Dataset records:
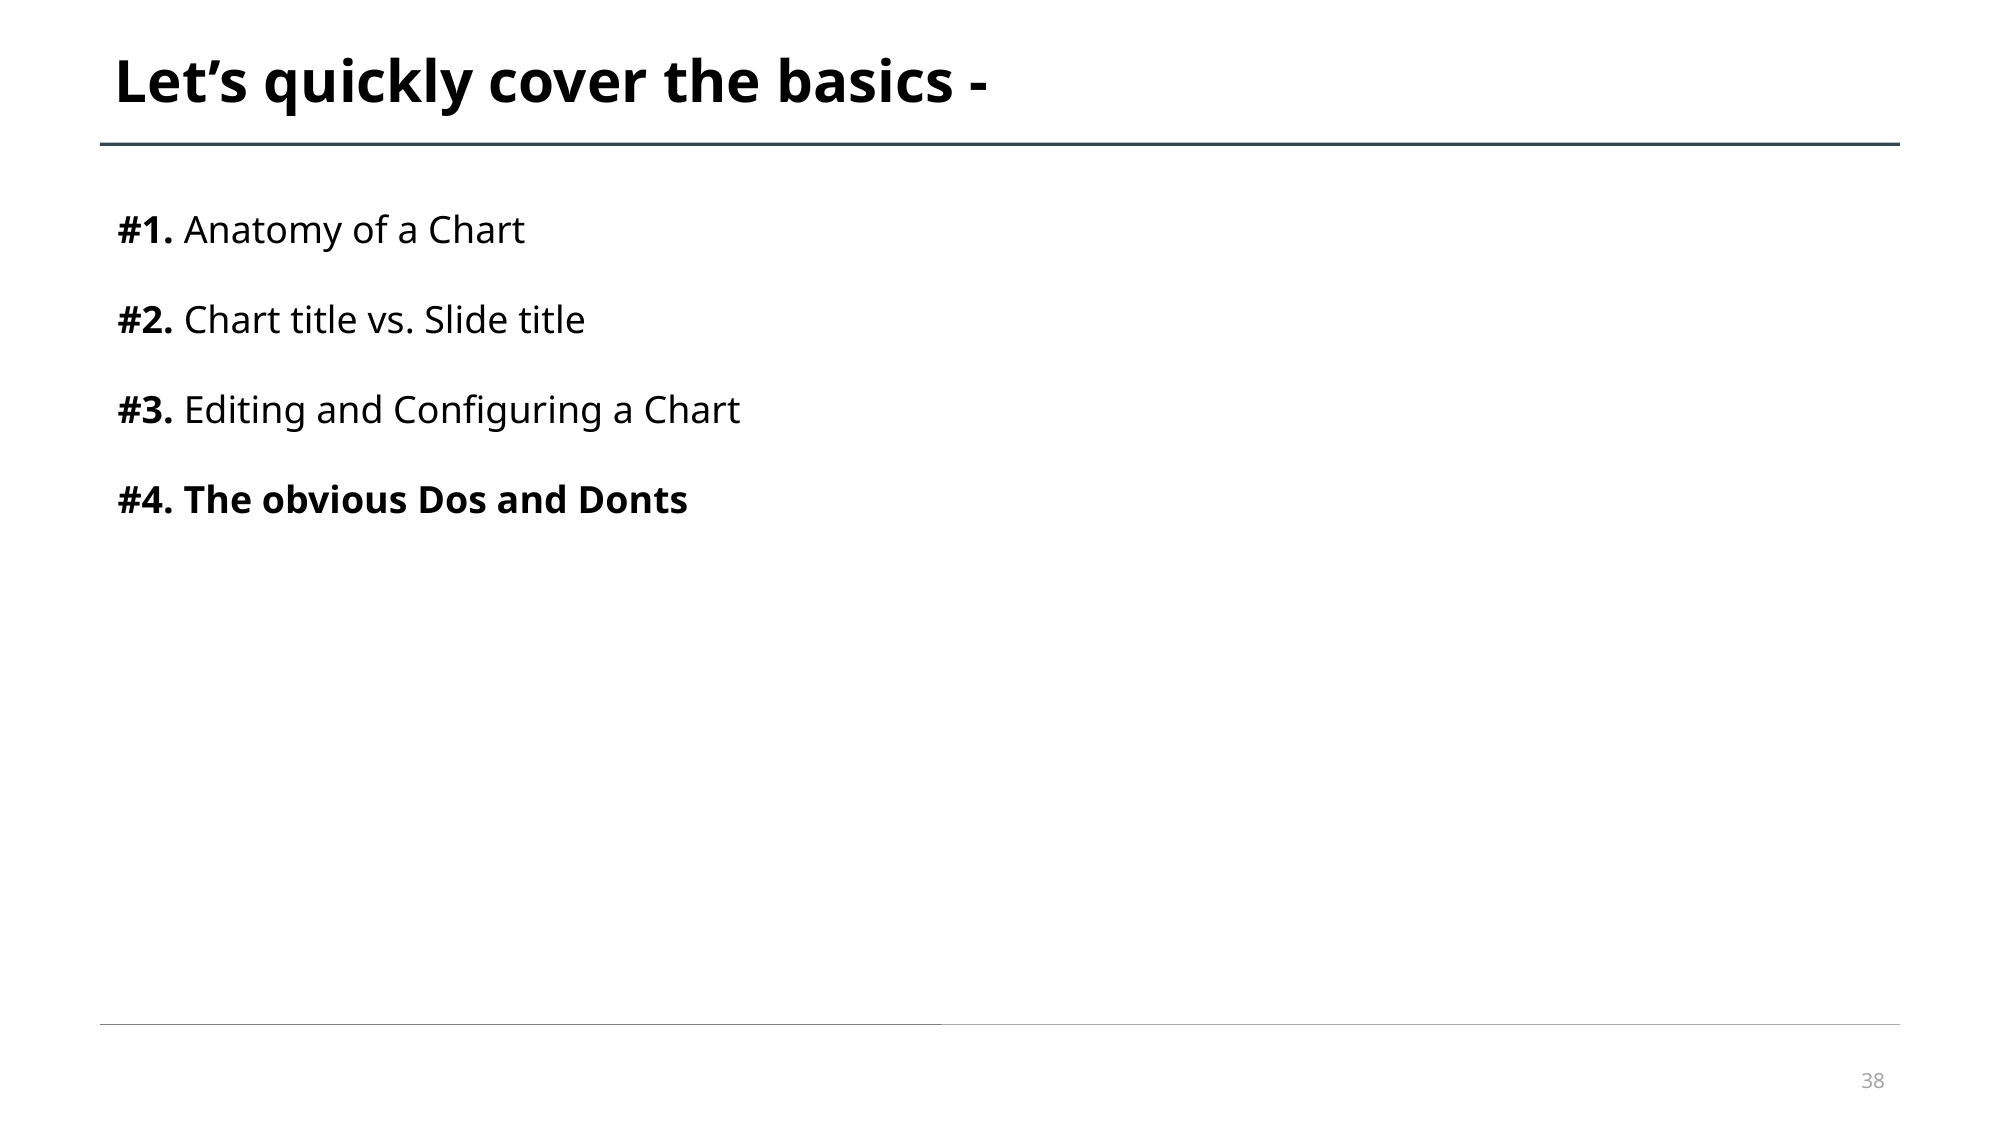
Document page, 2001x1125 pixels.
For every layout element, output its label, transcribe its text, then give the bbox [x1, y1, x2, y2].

text_box #1. Anatomy of a Chart #2. Chart title vs. Slide title #3. Editing and Configuring a Chart #4. The obvious Dos and Donts [102, 198, 1600, 529]
title Let’s quickly cover the basics - [99, 33, 1900, 135]
slide_number 38 [1450, 1061, 1900, 1103]
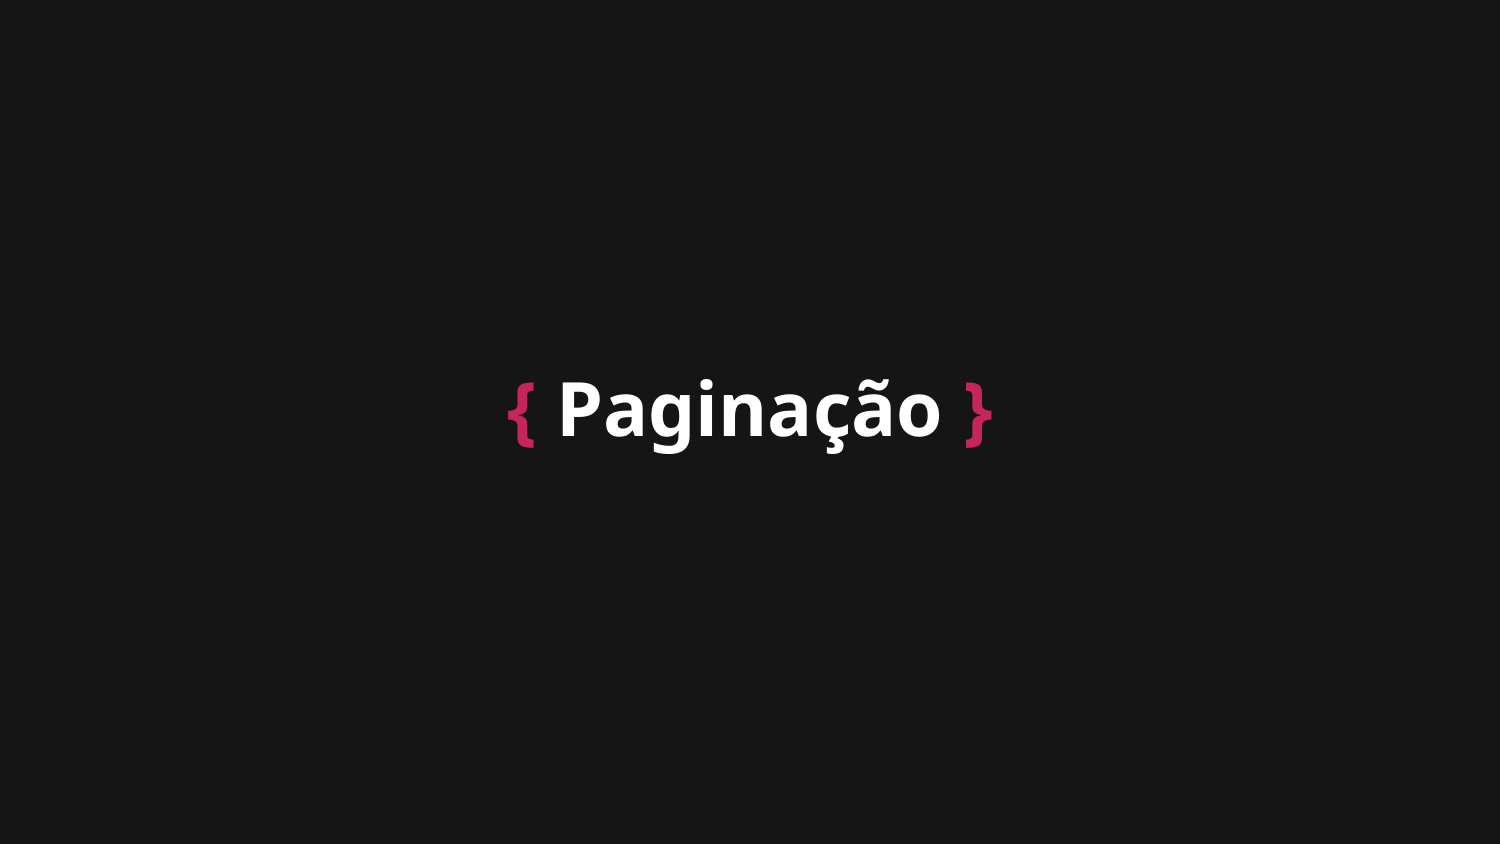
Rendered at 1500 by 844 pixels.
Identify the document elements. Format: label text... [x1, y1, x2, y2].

Work item:
Return all lines from the data that include the string "pixels".

Answer box:
Document page, 2001x1125 pixels.
Rendered at 1500 by 844 pixels.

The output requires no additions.